What the exercise asks: No pictures, please. Output the lines from the start of the data through the line that contains "Page size: 1275x1650.", both included, exactly as they stand.
(Record excerpts Opens)
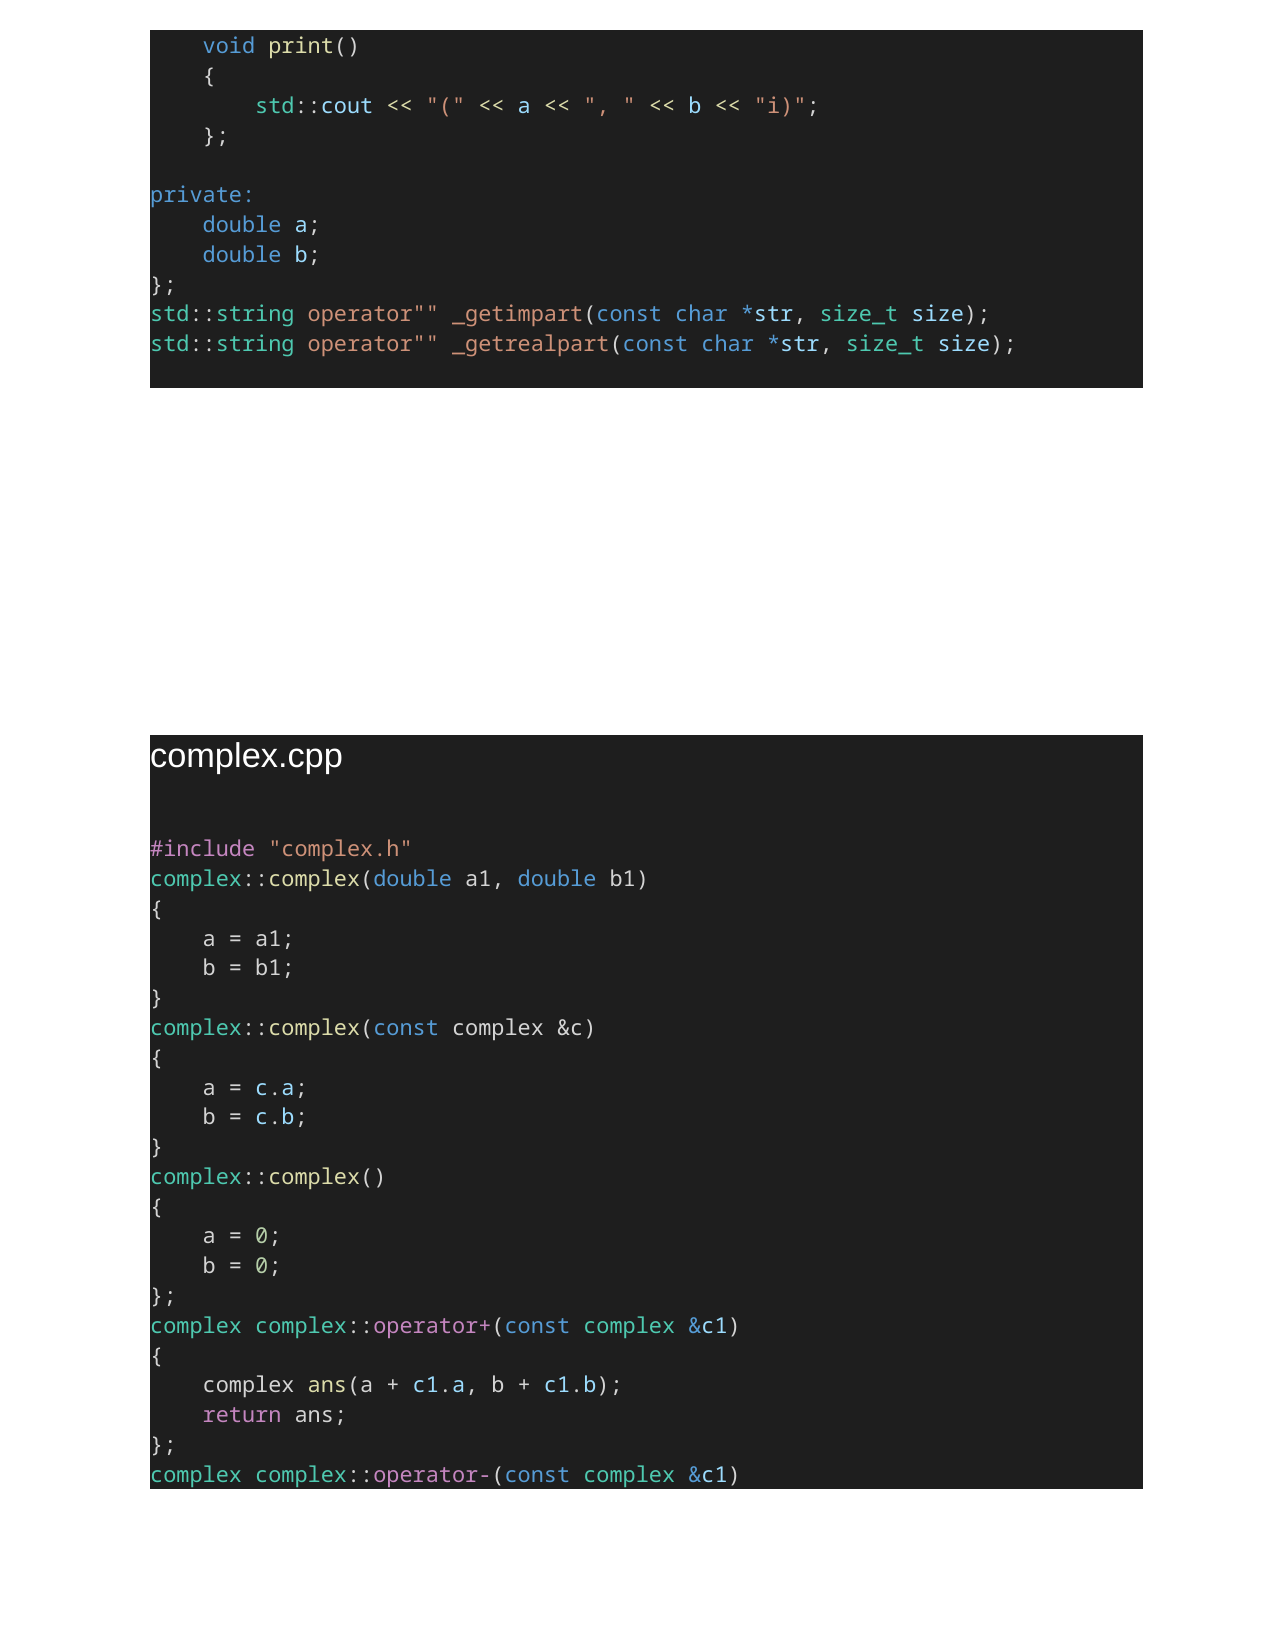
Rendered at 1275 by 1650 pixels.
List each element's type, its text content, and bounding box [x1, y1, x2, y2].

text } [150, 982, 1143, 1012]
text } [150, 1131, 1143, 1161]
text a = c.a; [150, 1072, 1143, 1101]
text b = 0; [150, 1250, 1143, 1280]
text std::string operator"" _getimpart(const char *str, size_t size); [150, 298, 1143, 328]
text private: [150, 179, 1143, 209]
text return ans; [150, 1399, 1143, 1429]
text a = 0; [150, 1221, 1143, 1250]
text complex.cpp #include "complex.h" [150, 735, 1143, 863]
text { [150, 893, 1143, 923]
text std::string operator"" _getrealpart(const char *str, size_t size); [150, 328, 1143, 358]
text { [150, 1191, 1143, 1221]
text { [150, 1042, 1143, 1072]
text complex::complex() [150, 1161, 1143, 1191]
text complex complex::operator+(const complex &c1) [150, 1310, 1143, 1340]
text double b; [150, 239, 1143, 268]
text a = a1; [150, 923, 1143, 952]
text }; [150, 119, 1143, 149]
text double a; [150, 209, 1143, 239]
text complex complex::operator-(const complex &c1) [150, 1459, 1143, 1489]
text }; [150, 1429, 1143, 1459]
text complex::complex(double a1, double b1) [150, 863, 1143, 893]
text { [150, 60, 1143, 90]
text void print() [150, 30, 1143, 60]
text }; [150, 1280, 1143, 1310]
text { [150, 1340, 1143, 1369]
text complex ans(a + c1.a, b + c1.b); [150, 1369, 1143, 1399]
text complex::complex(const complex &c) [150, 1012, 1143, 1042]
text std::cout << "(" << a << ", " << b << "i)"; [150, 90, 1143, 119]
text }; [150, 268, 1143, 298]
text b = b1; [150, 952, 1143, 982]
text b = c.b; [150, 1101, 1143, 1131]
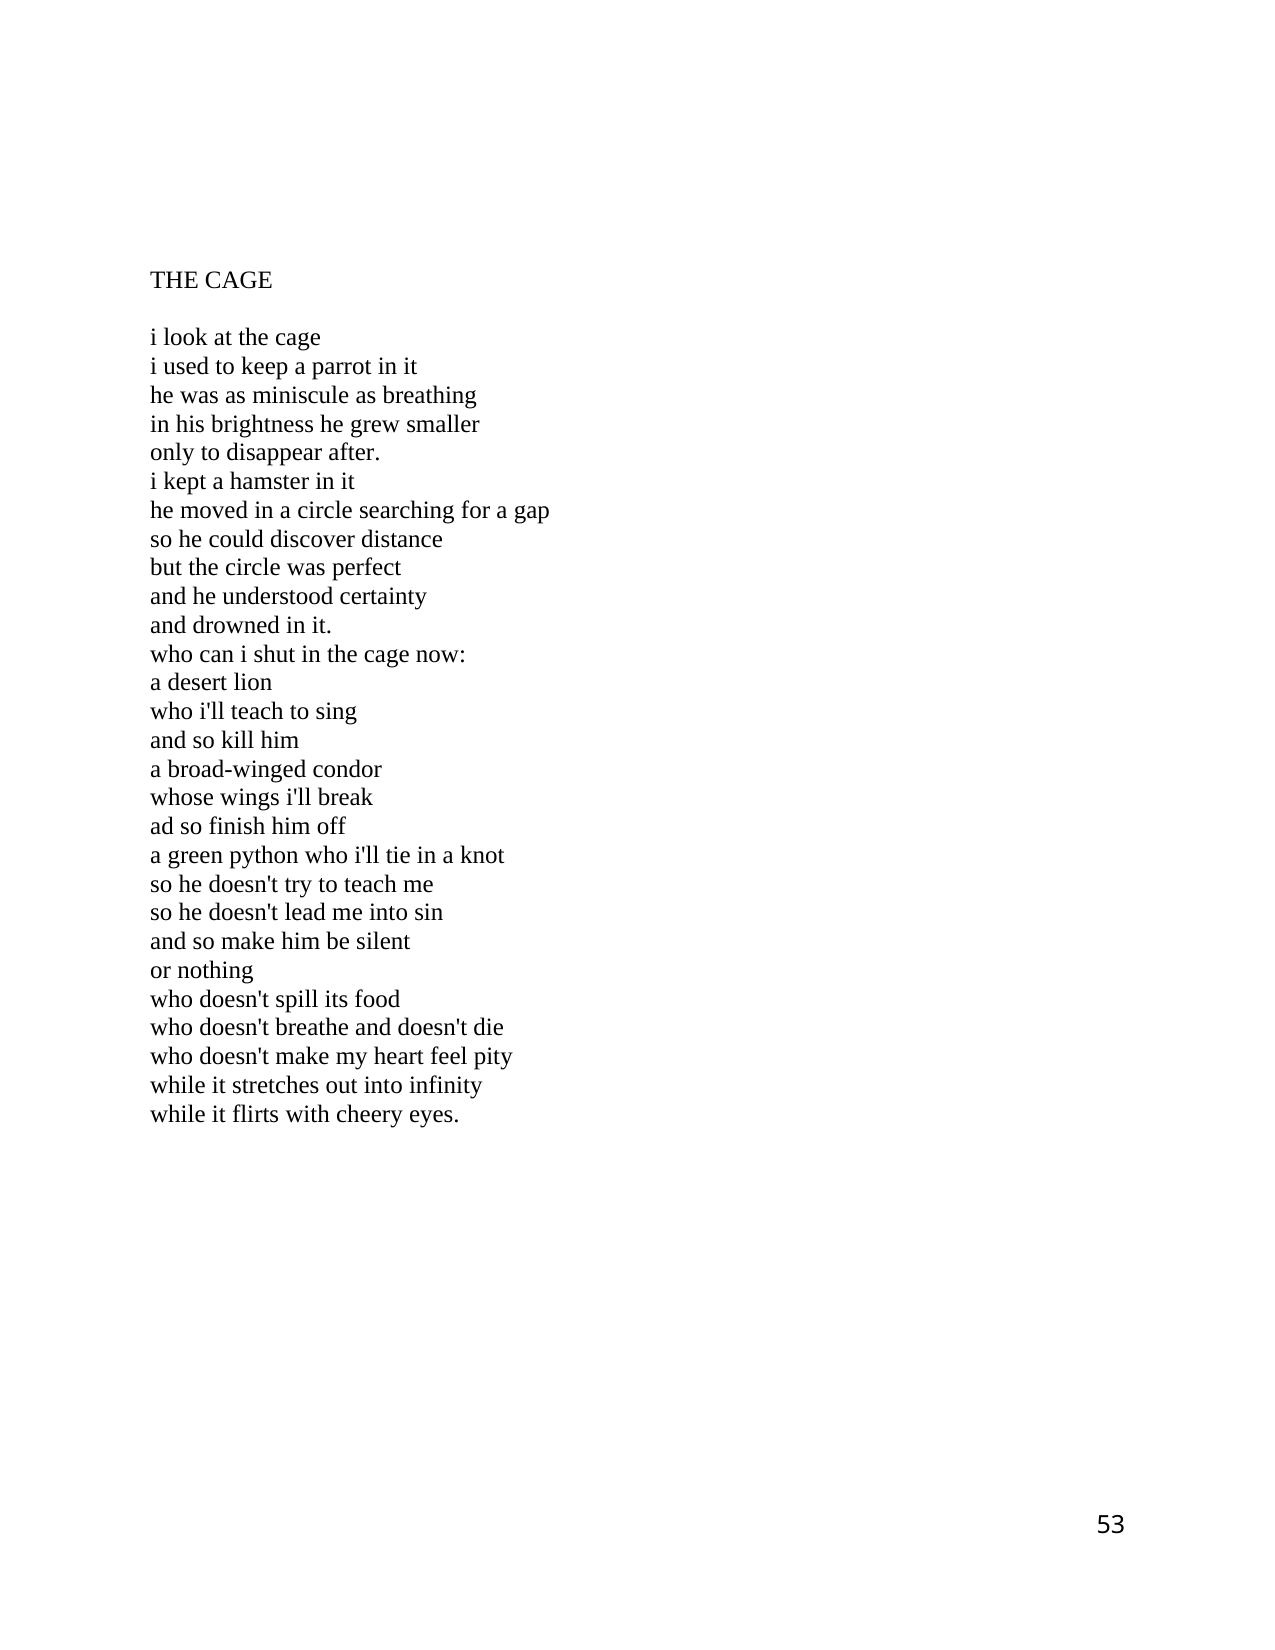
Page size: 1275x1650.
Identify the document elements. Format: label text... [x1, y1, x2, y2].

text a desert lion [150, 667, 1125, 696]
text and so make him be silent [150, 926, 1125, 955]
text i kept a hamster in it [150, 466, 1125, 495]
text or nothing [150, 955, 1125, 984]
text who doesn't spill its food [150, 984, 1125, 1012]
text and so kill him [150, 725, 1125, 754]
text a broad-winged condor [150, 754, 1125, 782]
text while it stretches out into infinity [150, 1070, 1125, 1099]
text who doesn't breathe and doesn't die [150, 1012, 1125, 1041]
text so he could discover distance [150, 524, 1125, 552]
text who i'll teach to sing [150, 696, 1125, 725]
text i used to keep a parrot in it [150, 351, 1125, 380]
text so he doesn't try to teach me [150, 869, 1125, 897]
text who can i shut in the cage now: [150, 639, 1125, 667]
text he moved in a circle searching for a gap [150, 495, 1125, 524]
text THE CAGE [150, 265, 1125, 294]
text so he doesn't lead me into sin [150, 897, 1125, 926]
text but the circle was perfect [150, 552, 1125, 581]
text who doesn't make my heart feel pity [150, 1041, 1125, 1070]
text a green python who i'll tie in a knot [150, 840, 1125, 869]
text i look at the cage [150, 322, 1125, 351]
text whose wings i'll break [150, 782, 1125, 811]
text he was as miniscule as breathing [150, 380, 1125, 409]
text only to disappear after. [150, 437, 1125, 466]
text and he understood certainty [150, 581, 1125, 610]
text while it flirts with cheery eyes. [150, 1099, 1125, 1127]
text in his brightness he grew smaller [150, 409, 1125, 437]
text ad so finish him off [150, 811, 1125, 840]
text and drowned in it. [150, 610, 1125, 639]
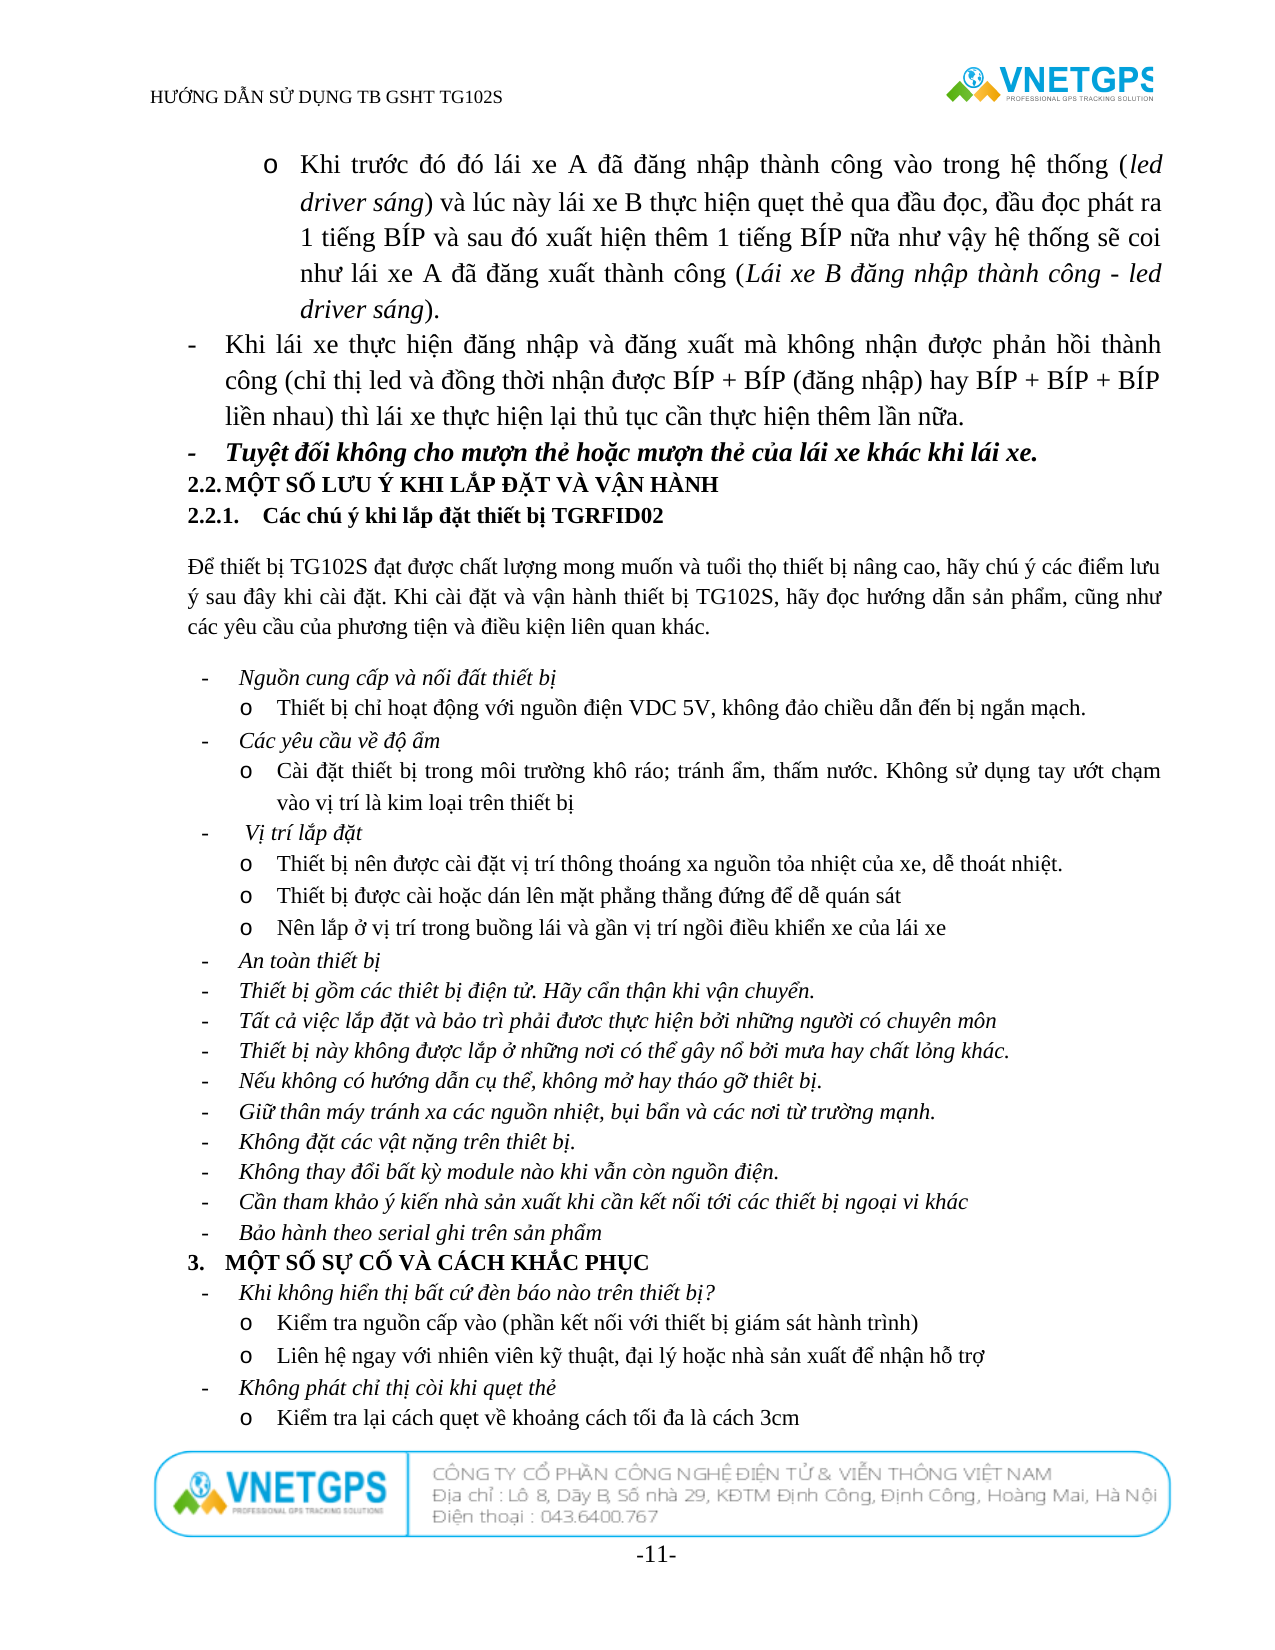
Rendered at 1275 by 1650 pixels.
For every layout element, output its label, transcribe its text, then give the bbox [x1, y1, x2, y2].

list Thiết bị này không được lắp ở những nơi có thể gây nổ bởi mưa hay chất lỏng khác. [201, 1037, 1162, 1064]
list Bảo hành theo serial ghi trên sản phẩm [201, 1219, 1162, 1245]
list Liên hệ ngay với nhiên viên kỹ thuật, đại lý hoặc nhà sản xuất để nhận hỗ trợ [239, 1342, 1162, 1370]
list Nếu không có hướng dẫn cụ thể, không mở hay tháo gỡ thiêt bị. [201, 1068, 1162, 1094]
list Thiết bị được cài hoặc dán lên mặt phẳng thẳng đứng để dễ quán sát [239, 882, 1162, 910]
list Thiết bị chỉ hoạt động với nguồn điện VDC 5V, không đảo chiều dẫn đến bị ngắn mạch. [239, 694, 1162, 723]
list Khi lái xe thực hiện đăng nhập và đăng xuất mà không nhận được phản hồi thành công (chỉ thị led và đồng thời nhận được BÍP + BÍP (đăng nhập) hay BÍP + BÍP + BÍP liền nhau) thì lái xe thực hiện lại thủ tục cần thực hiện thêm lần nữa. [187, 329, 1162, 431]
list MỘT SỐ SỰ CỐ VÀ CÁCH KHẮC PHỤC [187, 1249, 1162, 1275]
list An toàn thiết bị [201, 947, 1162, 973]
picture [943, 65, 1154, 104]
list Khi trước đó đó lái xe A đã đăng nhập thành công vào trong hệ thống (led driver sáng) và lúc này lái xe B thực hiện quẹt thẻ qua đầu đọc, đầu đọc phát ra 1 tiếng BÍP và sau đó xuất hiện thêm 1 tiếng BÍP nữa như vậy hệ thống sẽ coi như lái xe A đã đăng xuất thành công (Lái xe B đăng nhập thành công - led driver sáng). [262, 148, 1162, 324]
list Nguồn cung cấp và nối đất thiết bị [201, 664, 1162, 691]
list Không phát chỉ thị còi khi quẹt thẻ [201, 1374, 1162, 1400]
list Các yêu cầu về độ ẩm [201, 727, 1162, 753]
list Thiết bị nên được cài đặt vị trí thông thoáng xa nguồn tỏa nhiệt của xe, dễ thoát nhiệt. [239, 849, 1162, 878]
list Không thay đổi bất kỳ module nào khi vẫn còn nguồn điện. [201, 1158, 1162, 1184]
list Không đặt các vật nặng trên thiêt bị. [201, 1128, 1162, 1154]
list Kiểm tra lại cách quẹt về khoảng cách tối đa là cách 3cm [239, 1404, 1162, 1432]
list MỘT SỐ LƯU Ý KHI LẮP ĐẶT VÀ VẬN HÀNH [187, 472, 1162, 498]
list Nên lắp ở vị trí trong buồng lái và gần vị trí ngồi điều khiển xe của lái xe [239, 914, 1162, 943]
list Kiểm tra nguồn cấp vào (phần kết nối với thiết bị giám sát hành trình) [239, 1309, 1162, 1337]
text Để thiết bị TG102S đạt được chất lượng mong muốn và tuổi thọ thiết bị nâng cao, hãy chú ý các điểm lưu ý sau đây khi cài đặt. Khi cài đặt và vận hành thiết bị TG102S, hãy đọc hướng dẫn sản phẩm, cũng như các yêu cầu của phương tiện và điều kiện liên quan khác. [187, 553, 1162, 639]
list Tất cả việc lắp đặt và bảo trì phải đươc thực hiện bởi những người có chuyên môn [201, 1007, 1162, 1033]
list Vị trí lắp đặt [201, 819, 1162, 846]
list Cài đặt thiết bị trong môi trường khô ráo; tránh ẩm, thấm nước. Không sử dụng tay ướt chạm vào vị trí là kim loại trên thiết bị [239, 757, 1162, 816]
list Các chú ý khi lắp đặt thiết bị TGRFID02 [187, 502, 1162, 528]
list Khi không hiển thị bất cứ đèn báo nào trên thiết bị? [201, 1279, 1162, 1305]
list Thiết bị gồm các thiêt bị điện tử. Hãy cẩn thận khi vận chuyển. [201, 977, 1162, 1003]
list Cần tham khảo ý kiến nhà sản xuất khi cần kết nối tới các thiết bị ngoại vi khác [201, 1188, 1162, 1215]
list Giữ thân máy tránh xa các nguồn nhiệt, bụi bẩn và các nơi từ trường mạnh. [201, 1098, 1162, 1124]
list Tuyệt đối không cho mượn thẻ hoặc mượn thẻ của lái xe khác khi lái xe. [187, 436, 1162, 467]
(Record excerpts Closes)
Answer to the exercise:
Rendered at 1275 by 1650 pixels.
List each element's type, its text content, and bounding box [x1, y1, x2, y2].

text } [150, 982, 1143, 1012]
text } [150, 1131, 1143, 1161]
text a = c.a; [150, 1072, 1143, 1101]
text b = 0; [150, 1250, 1143, 1280]
text std::string operator"" _getimpart(const char *str, size_t size); [150, 298, 1143, 328]
text private: [150, 179, 1143, 209]
text return ans; [150, 1399, 1143, 1429]
text a = 0; [150, 1221, 1143, 1250]
text complex.cpp #include "complex.h" [150, 735, 1143, 863]
text { [150, 893, 1143, 923]
text std::string operator"" _getrealpart(const char *str, size_t size); [150, 328, 1143, 358]
text { [150, 1191, 1143, 1221]
text { [150, 1042, 1143, 1072]
text complex::complex() [150, 1161, 1143, 1191]
text complex complex::operator+(const complex &c1) [150, 1310, 1143, 1340]
text double b; [150, 239, 1143, 268]
text a = a1; [150, 923, 1143, 952]
text }; [150, 119, 1143, 149]
text double a; [150, 209, 1143, 239]
text complex complex::operator-(const complex &c1) [150, 1459, 1143, 1489]
text }; [150, 1429, 1143, 1459]
text complex::complex(double a1, double b1) [150, 863, 1143, 893]
text { [150, 60, 1143, 90]
text void print() [150, 30, 1143, 60]
text }; [150, 1280, 1143, 1310]
text { [150, 1340, 1143, 1369]
text complex ans(a + c1.a, b + c1.b); [150, 1369, 1143, 1399]
text complex::complex(const complex &c) [150, 1012, 1143, 1042]
text std::cout << "(" << a << ", " << b << "i)"; [150, 90, 1143, 119]
text }; [150, 268, 1143, 298]
text b = b1; [150, 952, 1143, 982]
text b = c.b; [150, 1101, 1143, 1131]
Page size: 1275x1650.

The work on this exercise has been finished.